2018暑假多校赛【第四场】-Problem D. Nothing is Impossible-YZHHHHHHH

Problem D. Nothing is Impossible

Time Limit: 2000/1000 MS (Java/Others)    Memory Limit: 262144/262144 K (Java/Others)

Total Submission(s): 562    Accepted Submission(s): 329

Problem Description

m students, including Kazari, will take an exam tomorrow.

The paper consists of exactly n problems, the i-th problem contains ai correct answers and bi incorrect answers, i.e. the i-th problem contains ai+bi candidates in total.

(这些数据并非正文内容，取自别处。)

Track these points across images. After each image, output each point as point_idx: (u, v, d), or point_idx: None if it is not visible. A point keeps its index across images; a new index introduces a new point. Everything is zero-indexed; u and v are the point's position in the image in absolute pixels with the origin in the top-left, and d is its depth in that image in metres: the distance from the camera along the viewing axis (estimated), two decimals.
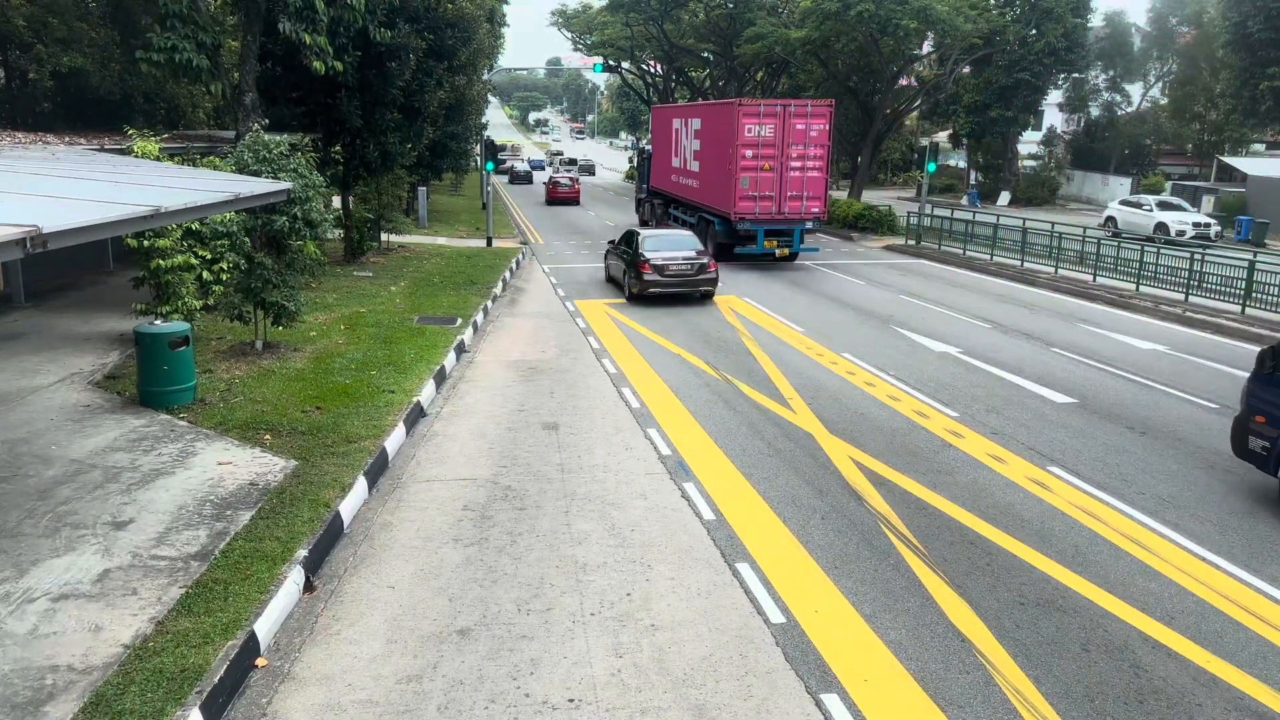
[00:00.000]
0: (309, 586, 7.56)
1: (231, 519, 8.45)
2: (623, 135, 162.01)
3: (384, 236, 27.85)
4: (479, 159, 52.45)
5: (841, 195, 45.52)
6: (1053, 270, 24.79)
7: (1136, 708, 6.11)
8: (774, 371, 14.86)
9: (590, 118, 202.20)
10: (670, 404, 13.05)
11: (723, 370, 14.91)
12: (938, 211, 33.80)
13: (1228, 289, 19.59)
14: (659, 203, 34.43)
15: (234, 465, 9.75)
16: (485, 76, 46.63)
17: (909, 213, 32.96)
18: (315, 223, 13.60)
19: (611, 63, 53.25)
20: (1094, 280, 23.16)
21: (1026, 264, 26.04)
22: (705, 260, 20.97)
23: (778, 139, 25.50)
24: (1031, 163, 62.48)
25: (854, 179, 42.21)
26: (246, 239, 13.63)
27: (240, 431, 10.78)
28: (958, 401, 13.19)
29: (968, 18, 34.60)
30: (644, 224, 35.28)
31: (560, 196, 51.44)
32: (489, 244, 30.52)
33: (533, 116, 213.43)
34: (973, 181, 64.00)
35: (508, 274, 24.70)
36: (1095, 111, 60.33)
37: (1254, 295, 18.81)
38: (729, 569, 7.97)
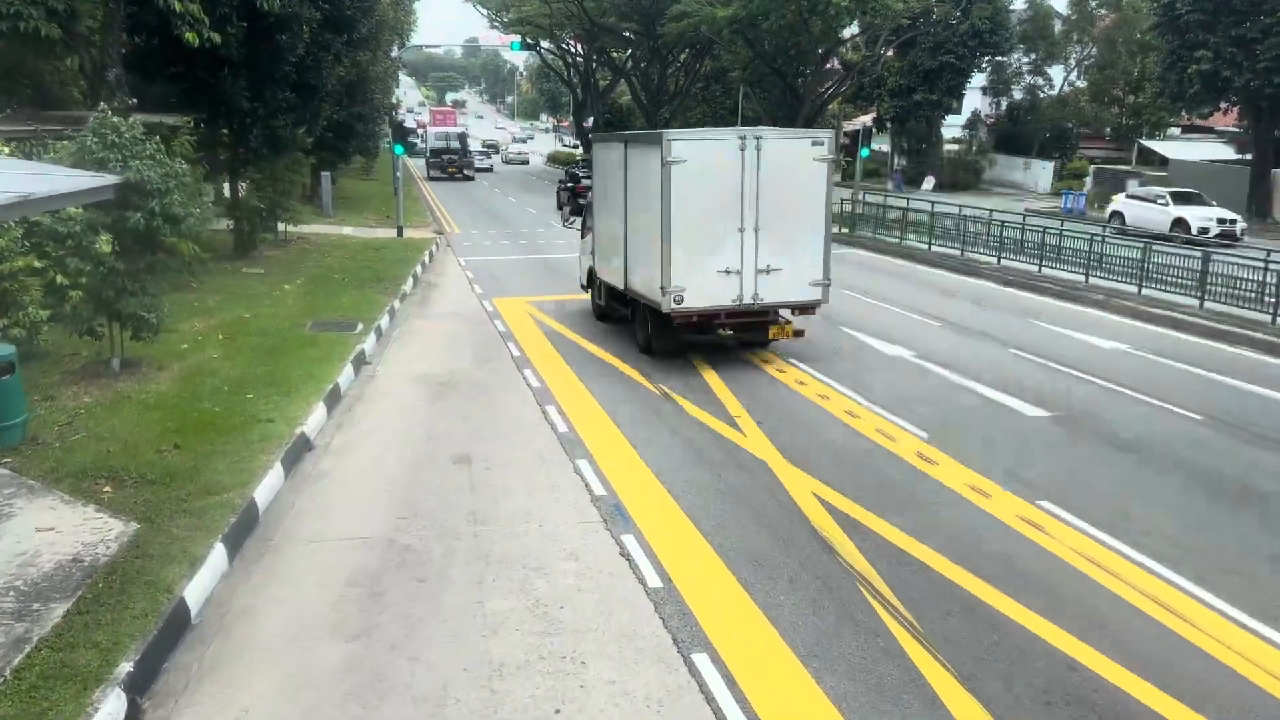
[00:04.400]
0: (133, 717, 5.69)
1: (38, 616, 6.49)
2: (543, 117, 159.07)
3: (281, 227, 25.48)
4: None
5: None
6: (995, 260, 23.76)
7: None
8: (716, 383, 13.28)
9: (510, 99, 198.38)
10: (602, 425, 11.36)
11: (659, 382, 13.28)
12: (870, 198, 32.69)
13: (1181, 281, 18.70)
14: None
15: (57, 532, 7.74)
16: (395, 54, 44.07)
17: (841, 200, 31.73)
18: (177, 218, 11.50)
19: (529, 41, 51.03)
20: (1039, 270, 22.17)
21: (967, 253, 25.00)
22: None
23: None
24: (954, 147, 62.27)
25: None
26: (105, 238, 11.44)
27: (74, 481, 8.73)
28: (922, 417, 11.79)
29: None
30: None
31: None
32: (400, 234, 28.35)
33: (450, 98, 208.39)
34: (896, 165, 63.59)
35: (419, 268, 22.65)
36: (1018, 95, 60.30)
37: (1208, 288, 17.93)
38: (684, 664, 6.33)
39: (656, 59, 55.96)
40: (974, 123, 60.04)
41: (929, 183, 58.09)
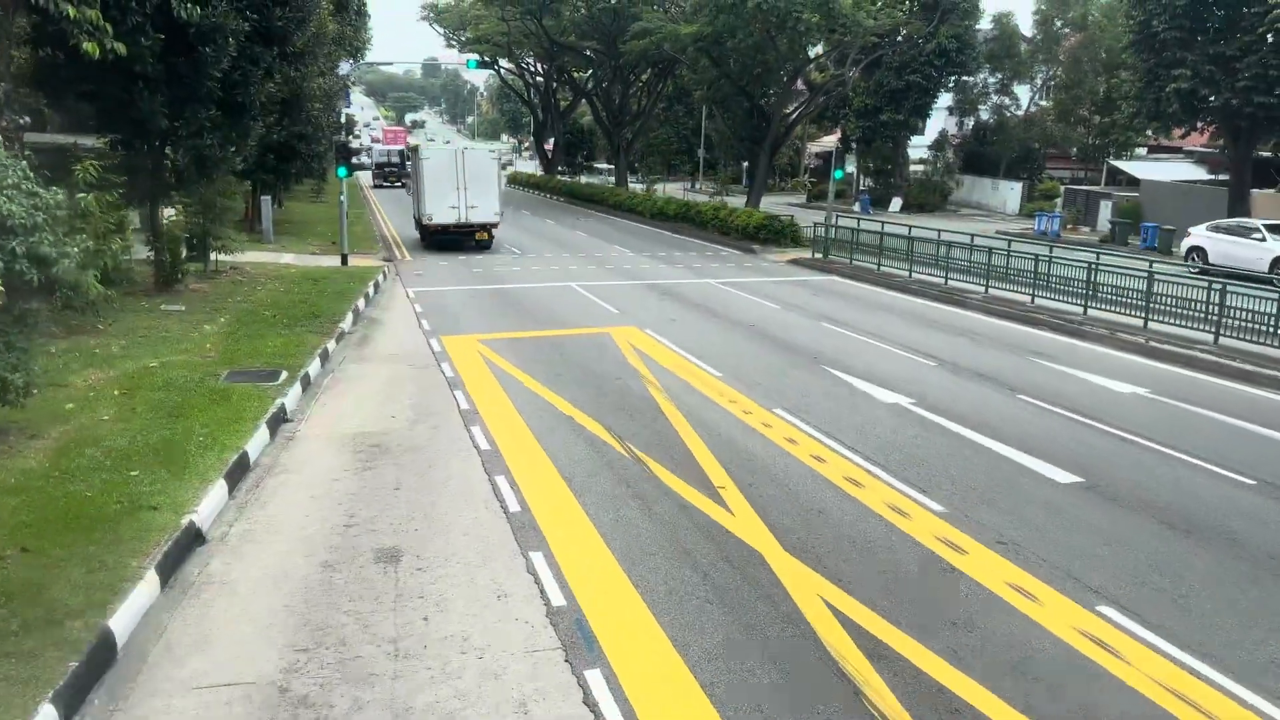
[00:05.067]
0: None
1: None
2: (504, 138, 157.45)
3: (214, 256, 23.39)
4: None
5: (736, 203, 42.87)
6: (982, 289, 22.31)
7: None
8: (695, 441, 11.52)
9: (470, 119, 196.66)
10: (562, 502, 9.54)
11: (629, 441, 11.48)
12: (843, 221, 31.28)
13: (1194, 314, 17.28)
14: None
15: None
16: (345, 70, 42.12)
17: (815, 223, 30.32)
18: (47, 260, 9.53)
19: (487, 59, 49.33)
20: (1033, 301, 20.72)
21: (951, 281, 23.54)
22: None
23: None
24: (920, 168, 61.44)
25: (751, 186, 39.47)
26: None
27: None
28: (937, 485, 10.11)
29: (869, 13, 32.22)
30: None
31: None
32: (344, 262, 26.34)
33: (409, 118, 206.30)
34: (862, 187, 62.61)
35: (362, 302, 20.69)
36: (984, 115, 59.63)
37: (1226, 323, 16.51)
38: None
39: (618, 79, 54.48)
40: (941, 143, 59.22)
41: (896, 204, 57.14)
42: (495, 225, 30.92)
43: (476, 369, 15.22)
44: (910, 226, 28.67)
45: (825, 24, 31.29)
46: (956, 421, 12.48)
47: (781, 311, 20.92)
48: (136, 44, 16.40)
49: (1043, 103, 60.15)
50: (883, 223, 29.69)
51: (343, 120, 39.49)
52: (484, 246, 31.19)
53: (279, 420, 11.92)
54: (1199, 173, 49.59)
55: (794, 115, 38.43)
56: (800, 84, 40.94)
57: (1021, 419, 12.72)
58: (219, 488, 9.33)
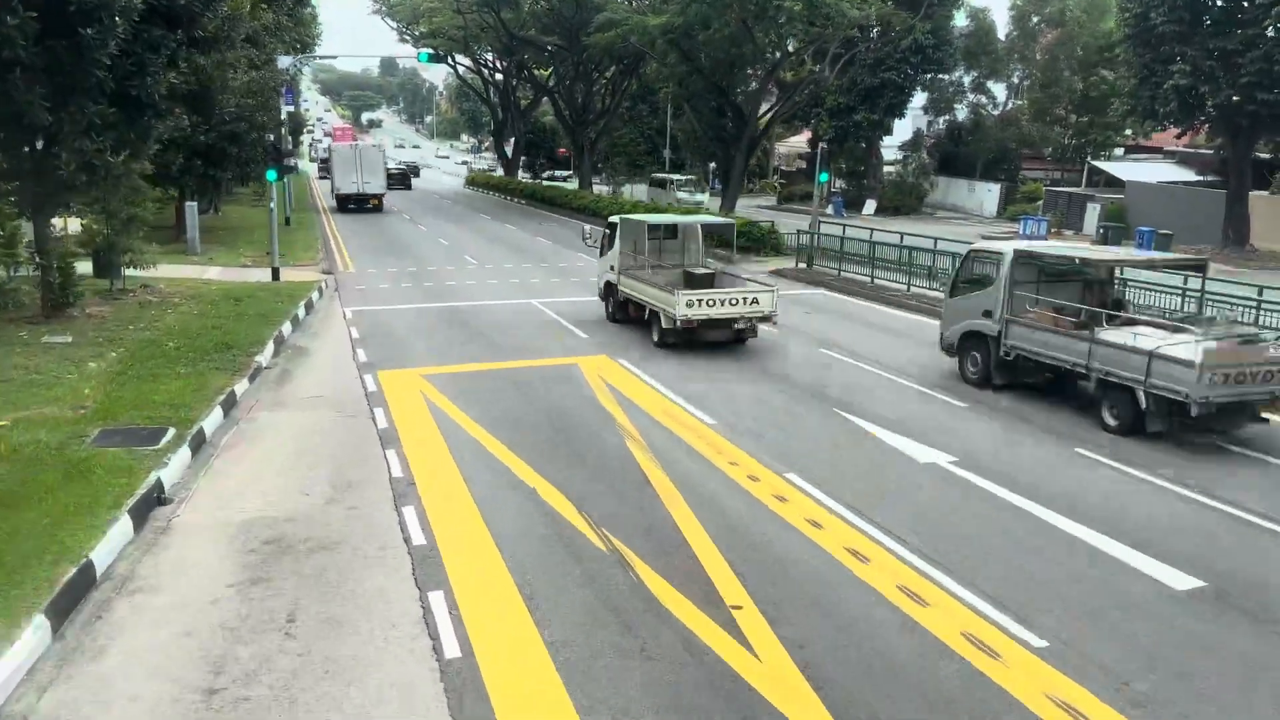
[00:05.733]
0: None
1: None
2: (464, 137, 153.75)
3: (127, 272, 20.41)
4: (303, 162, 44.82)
5: (713, 205, 40.45)
6: None
7: None
8: (693, 528, 8.93)
9: (429, 119, 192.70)
10: (521, 639, 6.91)
11: (609, 527, 8.87)
12: (827, 228, 28.92)
13: None
14: None
15: None
16: (288, 64, 39.01)
17: (799, 231, 27.90)
18: None
19: (441, 53, 46.40)
20: None
21: None
22: None
23: None
24: (891, 169, 59.41)
25: (725, 189, 36.98)
26: None
27: None
28: (1012, 592, 7.64)
29: (852, 3, 29.85)
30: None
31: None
32: (275, 276, 23.42)
33: (366, 117, 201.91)
34: (834, 189, 60.47)
35: (288, 326, 17.86)
36: (961, 114, 57.71)
37: None
38: None
39: (581, 75, 51.79)
40: (916, 143, 57.24)
41: (870, 206, 55.00)
42: (382, 195, 47.26)
43: (417, 416, 12.52)
44: (902, 234, 26.33)
45: (807, 14, 28.89)
46: (1014, 490, 10.01)
47: (774, 334, 18.41)
48: (3, 23, 13.57)
49: (1019, 101, 58.37)
50: (871, 230, 27.33)
51: (284, 118, 36.30)
52: (378, 210, 46.35)
53: (151, 503, 9.15)
54: (1182, 173, 48.04)
55: (770, 113, 35.93)
56: (772, 84, 38.51)
57: (1091, 489, 10.30)
58: (37, 630, 6.59)
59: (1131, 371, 11.67)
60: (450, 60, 58.87)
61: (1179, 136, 43.31)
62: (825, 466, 10.73)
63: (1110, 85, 51.63)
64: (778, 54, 33.86)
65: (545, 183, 62.79)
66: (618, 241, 18.49)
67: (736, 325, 16.38)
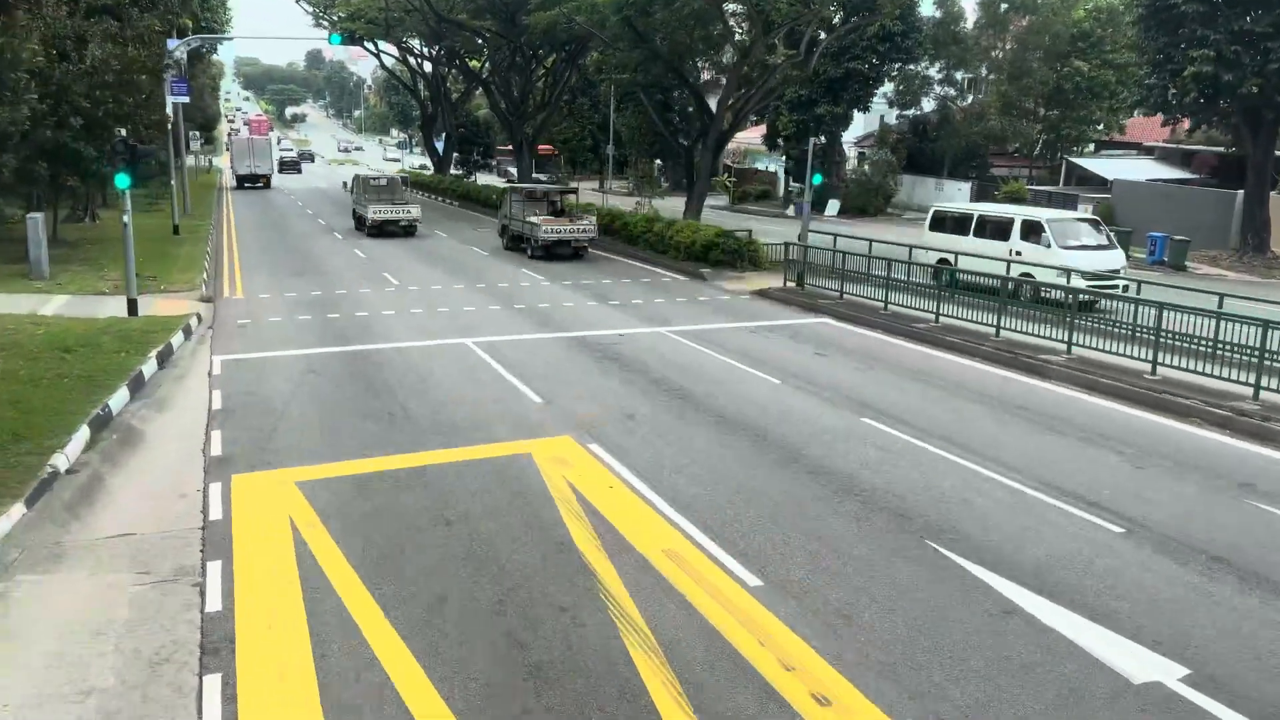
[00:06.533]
0: None
1: None
2: (394, 132, 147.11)
3: None
4: (176, 160, 39.26)
5: (664, 208, 35.85)
6: (1063, 346, 15.67)
7: None
8: None
9: (356, 113, 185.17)
10: None
11: None
12: (816, 238, 24.55)
13: None
14: None
15: None
16: (174, 47, 33.38)
17: (786, 244, 23.39)
18: None
19: (358, 35, 40.94)
20: (1154, 372, 14.15)
21: (1004, 332, 16.87)
22: None
23: None
24: (851, 165, 55.47)
25: (690, 192, 32.35)
26: None
27: None
28: None
29: None
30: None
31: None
32: (132, 311, 18.17)
33: (290, 111, 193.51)
34: (792, 187, 56.35)
35: (122, 394, 12.78)
36: (928, 107, 53.93)
37: None
38: None
39: (518, 63, 46.76)
40: (883, 138, 53.38)
41: (833, 207, 50.95)
42: (270, 175, 60.73)
43: (275, 576, 7.71)
44: (911, 249, 22.07)
45: None
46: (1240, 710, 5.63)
47: (787, 391, 13.88)
48: None
49: (981, 97, 54.71)
50: (870, 242, 22.99)
51: (169, 111, 30.76)
52: (266, 186, 58.79)
53: None
54: (1162, 170, 44.83)
55: (742, 104, 31.40)
56: (742, 72, 33.90)
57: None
58: None
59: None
60: (372, 47, 53.34)
61: (1190, 132, 39.76)
62: (945, 676, 6.21)
63: (1084, 76, 48.44)
64: (747, 36, 29.27)
65: (481, 181, 57.59)
66: (508, 197, 30.30)
67: (573, 244, 27.74)
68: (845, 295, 20.77)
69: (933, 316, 18.13)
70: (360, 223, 34.54)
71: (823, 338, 17.98)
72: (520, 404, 13.07)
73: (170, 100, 32.85)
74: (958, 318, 17.86)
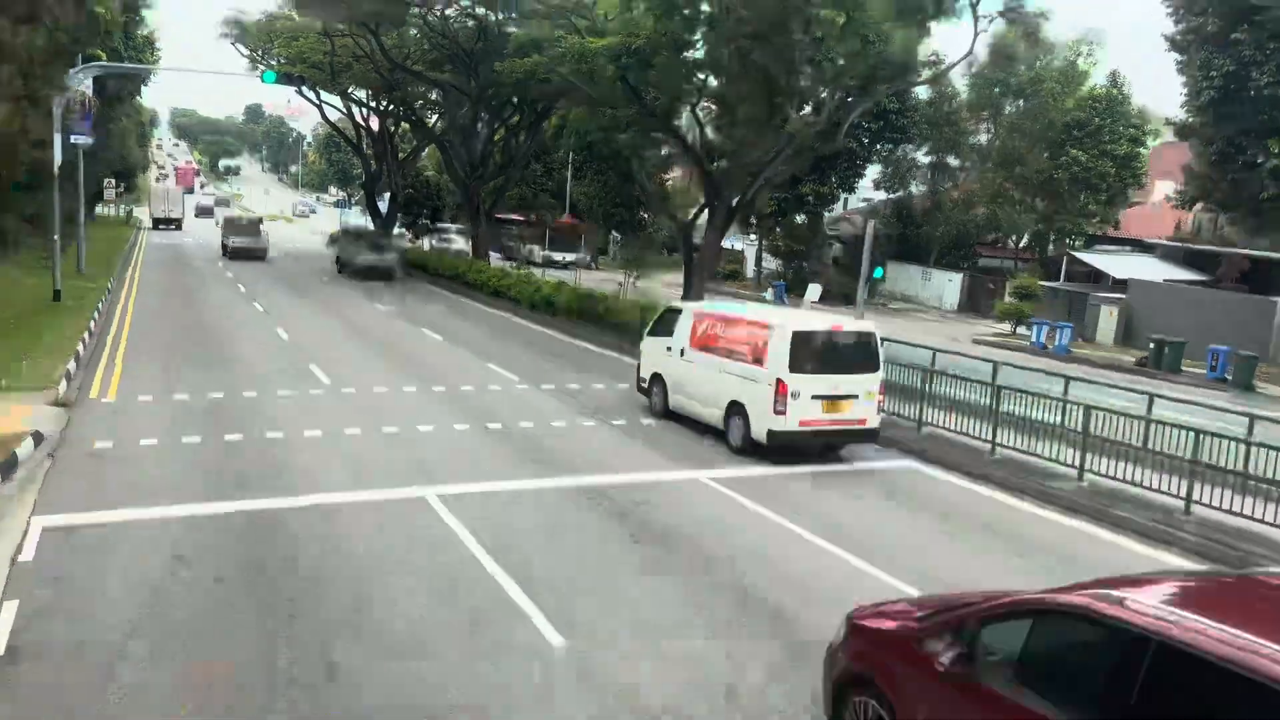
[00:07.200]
0: None
1: None
2: (333, 190, 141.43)
3: None
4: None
5: (651, 289, 31.11)
6: (1183, 505, 10.89)
7: None
8: None
9: (294, 169, 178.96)
10: None
11: None
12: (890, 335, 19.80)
13: None
14: None
15: None
16: (77, 74, 27.85)
17: None
18: None
19: (297, 75, 35.79)
20: None
21: (1088, 473, 12.07)
22: None
23: None
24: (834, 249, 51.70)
25: (689, 277, 27.58)
26: None
27: None
28: None
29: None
30: None
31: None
32: None
33: (224, 163, 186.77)
34: (770, 269, 52.30)
35: None
36: (916, 191, 50.44)
37: None
38: None
39: (480, 119, 42.08)
40: (873, 217, 49.51)
41: (814, 292, 46.74)
42: (181, 219, 74.14)
43: None
44: (965, 356, 17.43)
45: (851, 30, 19.95)
46: None
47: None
48: None
49: (973, 183, 51.52)
50: (934, 352, 18.31)
51: (56, 152, 25.13)
52: (179, 228, 70.70)
53: None
54: (1172, 270, 41.58)
55: (768, 172, 26.88)
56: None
57: None
58: None
59: None
60: (313, 96, 48.18)
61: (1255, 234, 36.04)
62: None
63: (1081, 166, 45.51)
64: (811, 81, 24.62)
65: (435, 247, 52.36)
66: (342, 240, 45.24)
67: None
68: (924, 428, 15.85)
69: (1077, 474, 13.24)
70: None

Each student should choose exactly one candidate as answer for each problem. If the answer to a certain problem is correct, then the student will get one point. The student who gets the most points wins.

Students only know the structure of the paper, but they are able to talk with each other during the exam. They decide to choose a subset S of all n problems, and they will only be able to submit answers on these problems.

They want to know the maximum size of S that the winner among them will solve all the problems in S if they take the optimal strategy.

For sample 1, students can choose S={1}，and we need at least 4 students to guarantee the winner solve the only problem.

For sample 2, students can choose S={1,2,3}, and we need at least 24 students to guarantee the winner solve these three problems, but if |S|=4, we need at least 96students, which is more than 50.

Input

The first line of the input contains an integer T (1≤T≤100) denoting the number of test cases.

Each test case starts with two integers n,m (1≤n≤100,1≤m≤109), denoting the number of problems and the number of students. Each of next n lines contains two integers ai,bi （1≤bi≤100,ai=1）, indicating the number of correct answers and the number of incorrect answers of the i-th problem.

Output

For each test case, print an integer denoting the maximum size of S.

Sample Input

2

3 5

1 3

1 3

1 3

5 50

1 1

1 3

1 2

1 3

1 5

Sample Output

1

3

题意：

有n道题，m个学生，下面n行（左ai，右bi），ai 正确答案个数（ai==1），bi 错误答案个数

这群学生可以选择里面的一些题目，每个人只能选一个答案，但他们能够互相交流，他们想要有一个人可以拿到最多的分数。

一道题被一个人做对的概率是：1/（bi+1），两道题被人做对的概率是

1/((b1+1) * (b2+1))。以此类推，当人数不够的时候结束。

代码：

记得开long long

#include <stdio.h>
#include <algorithm>
using namespace std;
int main() {
	int t;
	while (scanf("%d",&t) != EOF){
		long long n,m;
		while (t--) {
			scanf("%lld %lld",&n,&m);
			long long ans = 0, u, v, sum = 1;
			long long num[1000];
			for (int i = 0; i < n; i++){
				scanf("%lld %lld", &u, &v);
				num[i] = u+v;
			}
			sort(num,num+n);
			
			for (int i = 0; i < n; i++){
				sum *= num[i];
				if (sum > m) break;
				ans++;
			}
			printf("%lld\n",ans);
		}
	}
}